Many of us are struggling with the real and the fake – but if you’re willing to pay enough, you don’t have to worry about it. Your host collaborates with 99% Invisible on a story about the Emeco Navy chair (the real one and the knockoffs). Artist Sam Stewart introduces us to a creature and his luxurious useless furniture. Starlee Kine of Mystery Show explains that my real podcasting problem isn’t the real vs fake but ads… and it’s true, dear listeners, because without more ad money, this means I might have to let my amazing producer Andrew Callaway go! Unless our new ICO pulls in millions! Learn all about it.
The Torpedo Proof Chair
The Navy needed an indestructible chair. Emeco got the contract because it had a lightweight aluminum super strong chair – and the founder proved this by throwing it off an eight story building. The contract this feat won them kept the company afloat for decades… but things weren’t looking so great for Emeco when Gregg Buchbinder took over in the 1990s. But he discovered the chair was beloved by designers and architects around the world and he turned things around.

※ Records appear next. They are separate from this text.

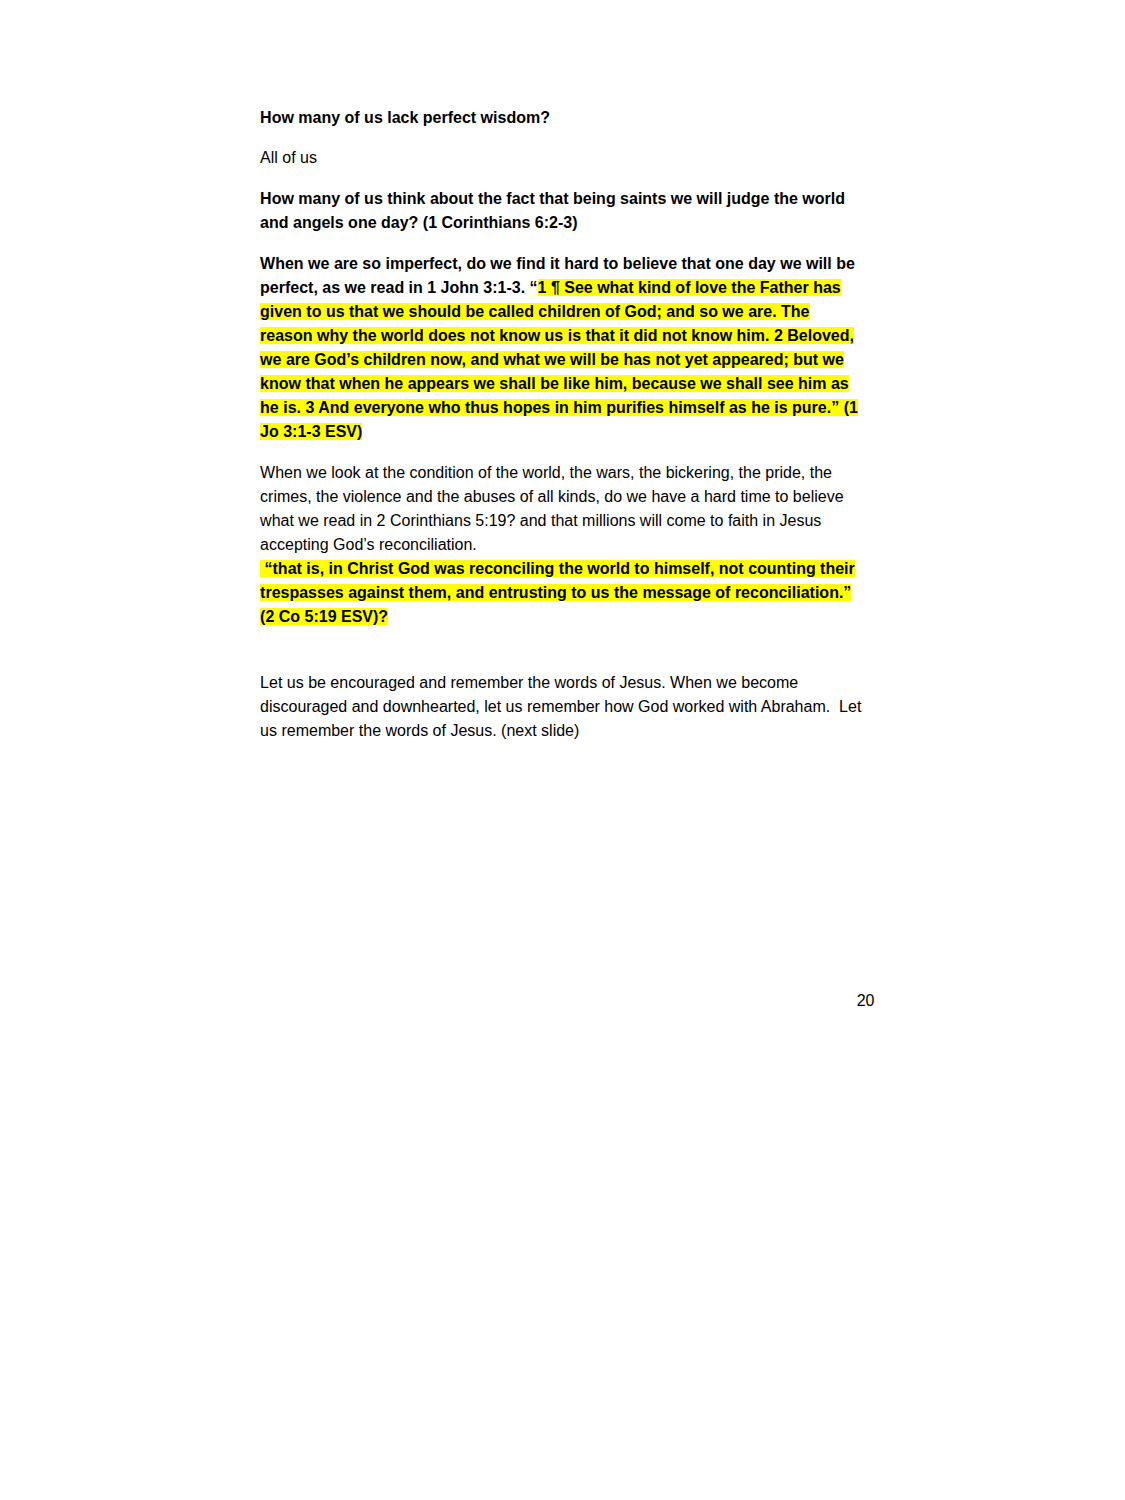How many of us lack perfect wisdom?
All of us
How many of us think about the fact that being saints we will judge the world and angels one day? (1 Corinthians 6:2-3)
When we are so imperfect, do we find it hard to believe that one day we will be perfect, as we read in 1 John 3:1-3. “1 ¶ See what kind of love the Father has given to us that we should be called children of God; and so we are. The reason why the world does not know us is that it did not know him. 2 Beloved, we are God’s children now, and what we will be has not yet appeared; but we know that when he appears we shall be like him, because we shall see him as he is. 3 And everyone who thus hopes in him purifies himself as he is pure.” (1 Jo 3:1-3 ESV)
When we look at the condition of the world, the wars, the bickering, the pride, the crimes, the violence and the abuses of all kinds, do we have a hard time to believe what we read in 2 Corinthians 5:19? and that millions will come to faith in Jesus accepting God’s reconciliation.
“that is, in Christ God was reconciling the world to himself, not counting their trespasses against them, and entrusting to us the message of reconciliation.” (2 Co 5:19 ESV)?
Let us be encouraged and remember the words of Jesus. When we become discouraged and downhearted, let us remember how God worked with Abraham. Let us remember the words of Jesus. (next slide)
20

But this newfound popularity led to some new challenges.
A real Emeco Navy chair vs. a Restoration Hardware Naval chair.
Gregg Buchbinder uses Emeco’s trade dress protection to fight the fakes. For him, the worst things about the knockoffs chairs are how disposable they are. His chair is made with a 77-step process in the USA and will last forever — Navy Chairs made in the 1940s are still in circulation — while the knockoffs rust, break and fill landfills.
He’s been pretty successful at taking down the knockoffs from bigger companies. He’s won battles IKEA and Restoration Hardware — but the one chair that he can’t take down is Crate & Barrel’s Delta chair.
A real Emeco Navy chair vs. a Crate & Barrel Delta chair.
The Delta chair is just different enough that Emeco can’t go after them but he still believes them to be knockoffs. Sure, they took out the crossbar, but the butt divot is still there… and they even kept the signature welds on the back of the vertical bars.
Christopher Sprigman wrote a book called the Knockoff Economy in which he argues that lookalikes and fakes are actually a net good for society. The Emeco Navy chair costs over $500 — not a seat for the masses. The knockoffs are democratizing, allowing for regular people to make similar aesthetic choices to rich people.
But how real is this knockoff? To find out, I decided to use the same test that won over the Navy… the throwing-it-off-an-eight-story-building-story test. It didn’t do well.
To conclude my rounds of getting advice from podcasters, I talk to one of the masters of helping people… Starlee Kine. It turns out she’s been thinking a lot about the real and the fake.
She told me that this thing about having ads in the middle of shows is the real/fake problem manifesting itself in the podcasting world. In fact, it’s part of the reason she has no plans to come back to podcasting… because it almost seems like there’s no way to do this without relying on the ad model.
But we here at Theory of Everything are trying out another way. That’s right… our ICO is real.